The Aesthetics of Return
- Nora Amati

- 10 hours ago
- 2 min read
The indescribable scent of a sky that has remained still for years, and the gentle caress of a breeze that whispers of the desert: this is how certain returns reveal themselves, fleeting yet profound, on an ordinary day graced by a rare, almost unattainable stillness.
True peace seems never to fully belong to this world; yet humanity continues to chase it, often without even realizing.
Only later does one understand that such a pursuit is like trying to grasp a balloon that bursts midair, letting it drift back to the earth.

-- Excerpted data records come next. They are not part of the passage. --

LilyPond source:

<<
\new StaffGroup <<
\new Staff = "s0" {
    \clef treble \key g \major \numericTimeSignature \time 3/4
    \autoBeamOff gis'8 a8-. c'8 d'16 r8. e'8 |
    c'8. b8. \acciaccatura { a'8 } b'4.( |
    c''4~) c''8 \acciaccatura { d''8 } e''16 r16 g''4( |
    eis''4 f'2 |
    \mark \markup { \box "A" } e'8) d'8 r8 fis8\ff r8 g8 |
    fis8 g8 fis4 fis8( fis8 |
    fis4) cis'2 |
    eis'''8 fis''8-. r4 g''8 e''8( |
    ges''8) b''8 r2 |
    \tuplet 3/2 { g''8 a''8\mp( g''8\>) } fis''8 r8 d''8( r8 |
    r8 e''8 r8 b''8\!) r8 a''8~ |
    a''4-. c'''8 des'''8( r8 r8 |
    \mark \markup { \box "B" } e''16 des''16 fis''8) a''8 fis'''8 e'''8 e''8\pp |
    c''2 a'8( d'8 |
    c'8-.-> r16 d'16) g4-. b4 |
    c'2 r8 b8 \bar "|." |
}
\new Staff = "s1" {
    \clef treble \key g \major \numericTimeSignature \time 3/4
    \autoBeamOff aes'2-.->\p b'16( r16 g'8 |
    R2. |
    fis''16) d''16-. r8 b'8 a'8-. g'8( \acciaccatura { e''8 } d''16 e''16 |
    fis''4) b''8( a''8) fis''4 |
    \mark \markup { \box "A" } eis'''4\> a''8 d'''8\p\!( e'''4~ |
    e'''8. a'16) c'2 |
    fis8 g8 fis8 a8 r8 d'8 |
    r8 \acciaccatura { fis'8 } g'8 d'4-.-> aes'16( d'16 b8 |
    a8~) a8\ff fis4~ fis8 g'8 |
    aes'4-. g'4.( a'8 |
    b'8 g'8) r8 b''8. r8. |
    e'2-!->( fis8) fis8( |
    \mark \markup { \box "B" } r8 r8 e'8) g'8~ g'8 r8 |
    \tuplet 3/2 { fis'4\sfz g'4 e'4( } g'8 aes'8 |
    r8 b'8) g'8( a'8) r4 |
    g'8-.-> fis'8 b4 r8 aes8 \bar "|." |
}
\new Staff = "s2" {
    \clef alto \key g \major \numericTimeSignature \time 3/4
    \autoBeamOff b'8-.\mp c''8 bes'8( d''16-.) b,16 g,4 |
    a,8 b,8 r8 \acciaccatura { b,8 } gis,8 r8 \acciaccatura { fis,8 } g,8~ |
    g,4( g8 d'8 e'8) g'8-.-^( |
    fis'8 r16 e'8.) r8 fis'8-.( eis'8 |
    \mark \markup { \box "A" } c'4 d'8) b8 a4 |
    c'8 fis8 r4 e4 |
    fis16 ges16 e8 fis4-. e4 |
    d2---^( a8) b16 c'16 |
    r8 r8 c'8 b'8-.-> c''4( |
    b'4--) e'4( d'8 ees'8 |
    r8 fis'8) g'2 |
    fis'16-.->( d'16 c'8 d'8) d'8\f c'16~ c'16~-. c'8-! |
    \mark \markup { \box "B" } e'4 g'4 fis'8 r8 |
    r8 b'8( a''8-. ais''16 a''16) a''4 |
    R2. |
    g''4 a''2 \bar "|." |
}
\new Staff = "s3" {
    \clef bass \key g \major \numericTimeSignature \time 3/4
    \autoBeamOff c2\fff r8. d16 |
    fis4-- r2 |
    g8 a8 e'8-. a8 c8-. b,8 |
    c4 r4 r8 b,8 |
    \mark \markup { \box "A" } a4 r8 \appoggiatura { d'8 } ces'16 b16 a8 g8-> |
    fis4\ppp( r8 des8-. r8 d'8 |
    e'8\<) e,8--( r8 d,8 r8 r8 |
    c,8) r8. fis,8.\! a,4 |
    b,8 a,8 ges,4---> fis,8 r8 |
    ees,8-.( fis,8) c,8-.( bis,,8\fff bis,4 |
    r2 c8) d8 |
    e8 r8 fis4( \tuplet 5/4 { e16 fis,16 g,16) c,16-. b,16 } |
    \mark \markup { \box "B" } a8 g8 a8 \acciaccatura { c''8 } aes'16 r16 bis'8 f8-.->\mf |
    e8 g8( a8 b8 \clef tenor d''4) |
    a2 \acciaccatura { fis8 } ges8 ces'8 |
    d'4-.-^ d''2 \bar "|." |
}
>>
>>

Humans seem innately drawn toward a higher plane of existence. This longing threads through cultures, through religions — if we dare to call them that — and through the very substance of our being. We fall, we rise, we chase the kite struggling to stay upright in the wind, only to pause once more. The authentic path lies in continuing forward, whether we must crawl or, at times, leap with abandon toward a fleeting elevation. Sometimes, we even carve deep furrows along the way.
When the journey reaches its end, we may be cast into another dimension of being. One might imagine leaping from one planet to another, traversing the solar system from Neptune to the Sun: another trial, perhaps the most decisive.
Life itself resembles an exam in which, all too often, the page remains blank, the mind unable to offer an answer. Yet within that apparent emptiness, invisible learning takes root. Sit in silence, attempt to think of nothing, and perhaps it will be the distant bark of a dog, the laughter of children in a courtyard, or a far-off echo that fills the void, reminding us that meaning does not always spring from direct effort.
If the world demands the solution to a calculation — 678 - 6 × 5 + 9 — and the mind falters, it is no condemnation. Rather, it is an invitation to another trial. Not everything that yields an immediate result brings salvation.
Sometimes, it is precisely the blank page that withdraws, only to fill itself elsewhere with sense and meaning, returning later imbued with the scent of jasmine or the dampness of an ancient forest.
It matters not if one cannot answer today. Time opens doors the present cannot even imagine. There is no need to glance at others’ notebooks or mimic their solutions.
No one is left without what is necessary, even if the fruits of one’s labor take years to emerge. Success is neither swift nor ostentatious: it is more like a sky held motionless for years, or the brush of a desert wind. And on a day we do not expect, that same invisible force paints clouds, the moon, and flowers upon the page that once seemed abandoned to emptiness.